In addition to running search programs to find deleted or fragmented data on the hard drive, the computer forensic specialist may also seek access to the computer’s or network’s backup tapes, known as “archival” data.  Backup tapes copy the system regularly and may contain relevant data not otherwise available.  Data searches on backup tapes are more difficult and expensive because data stored on such media is stored in a “sequential” or “linear” manner, and is not formatted typically for ease of access.  To get to the data desired, the searcher must review in sequence from the beginning of the data files leading up to the data to be retrieved.  This is to be distinguished from “random access” data searches in which the searcher can retrieve records from anywhere in the file in a random sequence, without first having to retrace the steps necessary to get to the record.
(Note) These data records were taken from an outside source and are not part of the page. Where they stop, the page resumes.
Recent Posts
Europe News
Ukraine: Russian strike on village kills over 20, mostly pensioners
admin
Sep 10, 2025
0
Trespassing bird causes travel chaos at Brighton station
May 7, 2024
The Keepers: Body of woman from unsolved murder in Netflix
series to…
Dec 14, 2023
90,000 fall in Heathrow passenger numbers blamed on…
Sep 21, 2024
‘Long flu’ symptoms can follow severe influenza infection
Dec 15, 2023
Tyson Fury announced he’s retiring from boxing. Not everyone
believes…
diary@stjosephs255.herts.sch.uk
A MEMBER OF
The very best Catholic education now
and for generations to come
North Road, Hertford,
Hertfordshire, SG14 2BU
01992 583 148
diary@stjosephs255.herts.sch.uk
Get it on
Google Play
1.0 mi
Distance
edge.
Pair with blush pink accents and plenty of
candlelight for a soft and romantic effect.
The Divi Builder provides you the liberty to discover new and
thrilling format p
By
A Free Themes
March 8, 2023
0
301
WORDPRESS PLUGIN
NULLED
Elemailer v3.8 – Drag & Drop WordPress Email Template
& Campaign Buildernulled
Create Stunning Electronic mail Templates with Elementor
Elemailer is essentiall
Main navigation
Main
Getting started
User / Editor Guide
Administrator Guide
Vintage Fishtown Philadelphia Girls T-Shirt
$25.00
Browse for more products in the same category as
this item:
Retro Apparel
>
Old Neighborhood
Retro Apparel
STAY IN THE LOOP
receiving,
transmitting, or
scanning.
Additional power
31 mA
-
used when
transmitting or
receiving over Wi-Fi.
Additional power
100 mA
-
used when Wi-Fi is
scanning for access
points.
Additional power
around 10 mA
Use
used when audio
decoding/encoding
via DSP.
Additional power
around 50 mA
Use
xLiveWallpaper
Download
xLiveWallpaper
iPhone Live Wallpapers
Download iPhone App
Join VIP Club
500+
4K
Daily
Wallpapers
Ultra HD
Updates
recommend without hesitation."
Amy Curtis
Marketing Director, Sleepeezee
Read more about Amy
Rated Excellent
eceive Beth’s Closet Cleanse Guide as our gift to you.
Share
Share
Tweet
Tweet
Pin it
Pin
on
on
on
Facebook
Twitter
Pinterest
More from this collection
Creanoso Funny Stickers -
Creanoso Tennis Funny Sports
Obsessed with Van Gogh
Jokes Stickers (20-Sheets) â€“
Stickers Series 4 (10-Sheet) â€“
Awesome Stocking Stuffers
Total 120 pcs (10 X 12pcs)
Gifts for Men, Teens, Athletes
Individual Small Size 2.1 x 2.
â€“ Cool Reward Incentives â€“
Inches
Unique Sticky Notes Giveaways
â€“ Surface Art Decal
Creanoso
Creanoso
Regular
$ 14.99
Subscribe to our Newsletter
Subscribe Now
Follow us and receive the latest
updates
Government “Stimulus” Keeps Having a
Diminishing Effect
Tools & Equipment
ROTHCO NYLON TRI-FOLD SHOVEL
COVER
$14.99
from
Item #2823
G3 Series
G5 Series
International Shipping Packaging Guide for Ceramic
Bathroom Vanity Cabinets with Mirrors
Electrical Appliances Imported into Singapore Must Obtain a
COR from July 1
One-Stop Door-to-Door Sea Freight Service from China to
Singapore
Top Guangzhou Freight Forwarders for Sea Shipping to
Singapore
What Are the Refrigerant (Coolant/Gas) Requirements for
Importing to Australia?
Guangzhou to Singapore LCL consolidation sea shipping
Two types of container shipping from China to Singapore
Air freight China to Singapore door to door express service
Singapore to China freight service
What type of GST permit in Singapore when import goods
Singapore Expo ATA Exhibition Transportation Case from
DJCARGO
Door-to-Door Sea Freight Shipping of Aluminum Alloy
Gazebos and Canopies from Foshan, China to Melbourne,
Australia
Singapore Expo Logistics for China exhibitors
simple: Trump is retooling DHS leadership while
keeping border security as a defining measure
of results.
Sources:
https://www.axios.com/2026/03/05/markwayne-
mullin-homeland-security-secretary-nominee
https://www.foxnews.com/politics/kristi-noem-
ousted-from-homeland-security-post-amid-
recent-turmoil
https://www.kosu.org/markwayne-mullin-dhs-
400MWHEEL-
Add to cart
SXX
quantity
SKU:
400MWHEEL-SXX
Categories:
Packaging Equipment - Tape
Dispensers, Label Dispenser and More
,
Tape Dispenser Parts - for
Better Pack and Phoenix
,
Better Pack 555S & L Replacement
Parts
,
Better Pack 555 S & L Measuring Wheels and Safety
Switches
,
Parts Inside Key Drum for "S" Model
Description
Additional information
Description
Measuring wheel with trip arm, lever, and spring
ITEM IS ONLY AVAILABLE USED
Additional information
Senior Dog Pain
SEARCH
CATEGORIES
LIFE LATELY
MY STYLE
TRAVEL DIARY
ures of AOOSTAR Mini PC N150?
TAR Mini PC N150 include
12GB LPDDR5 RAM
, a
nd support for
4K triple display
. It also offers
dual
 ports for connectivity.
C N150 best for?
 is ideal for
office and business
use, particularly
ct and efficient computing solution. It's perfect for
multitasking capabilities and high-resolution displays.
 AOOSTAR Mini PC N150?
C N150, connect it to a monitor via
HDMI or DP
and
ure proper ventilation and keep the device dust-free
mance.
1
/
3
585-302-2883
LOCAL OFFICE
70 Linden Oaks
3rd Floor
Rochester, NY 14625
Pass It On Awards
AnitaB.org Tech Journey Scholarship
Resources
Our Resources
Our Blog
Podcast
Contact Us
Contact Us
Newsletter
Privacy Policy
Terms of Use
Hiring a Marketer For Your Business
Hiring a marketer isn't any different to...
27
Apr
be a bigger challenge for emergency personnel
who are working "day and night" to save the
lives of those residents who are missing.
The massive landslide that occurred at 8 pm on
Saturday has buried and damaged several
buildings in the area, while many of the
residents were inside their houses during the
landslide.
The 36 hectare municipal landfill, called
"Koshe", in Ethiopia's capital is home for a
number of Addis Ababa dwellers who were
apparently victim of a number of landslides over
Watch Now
Relevant data may also be found in other parts of the user’s computer.  Data may reside in the computer’s “cache” memory used to store frequently accessed data, and in its Internet browsing program that retains information about the user’s Internet site visits. 

Discoverable information may reside in more sites than merely the key witness’s desktop or laptop.  Those devices likely are part of a network, the server of which contains media on which data is stored.  The user’s computer may be connected to a personal digital assistant, Blackberry, iPhone, tablet,  or other mobile device containing “memory cards.”  The user’s e-mails may reside on recipients’ computers or their mobile devices along with e-mail attachments.  Data may also exist on the user’s Internet service provider’s system.  The user may have “burned” or copied data to a CD or DVD via laser technology, or loaded data onto a flash drive or other portable storage media.  Information may have been digitized onto media found in copiers and scanners.  Plus, the user may have left voice-mails on systems containing media where the digitized message may well persist.  Obviously forensic data searches involve a wide ambit of potential information sources.

Conclusion

In conclusion, computers process sequences of 1s and 0s along electrical circuits as directed by software program instructions that receive inputs from the user’s keyboard or mouse clicks, or from electronically or magnetically stored information found in memory chips or disk drives within the computer.  The outcome of the process is then converted to understandable language and displayed on the monitor.  Computer forensics in litigation focuses on the storage capacity of computers that retains information even when it is deleted but not erased.  It is interested in the who-what-and-when metadata of documents that proves witness involvement with the documents.  It also focuses on the search for discoverable information stored on media beyond the litigant’s laptop or network server.  All of this awaits service of the request to produce “electronically stored information.”

Reference information supporting this discussion was found in a variety of web-based sources.  For an excellent, and readable, explanation of computer science see Irv Englander, The Architecture of Computer Hardware and Systems Software: An Information Technology Approach (1996).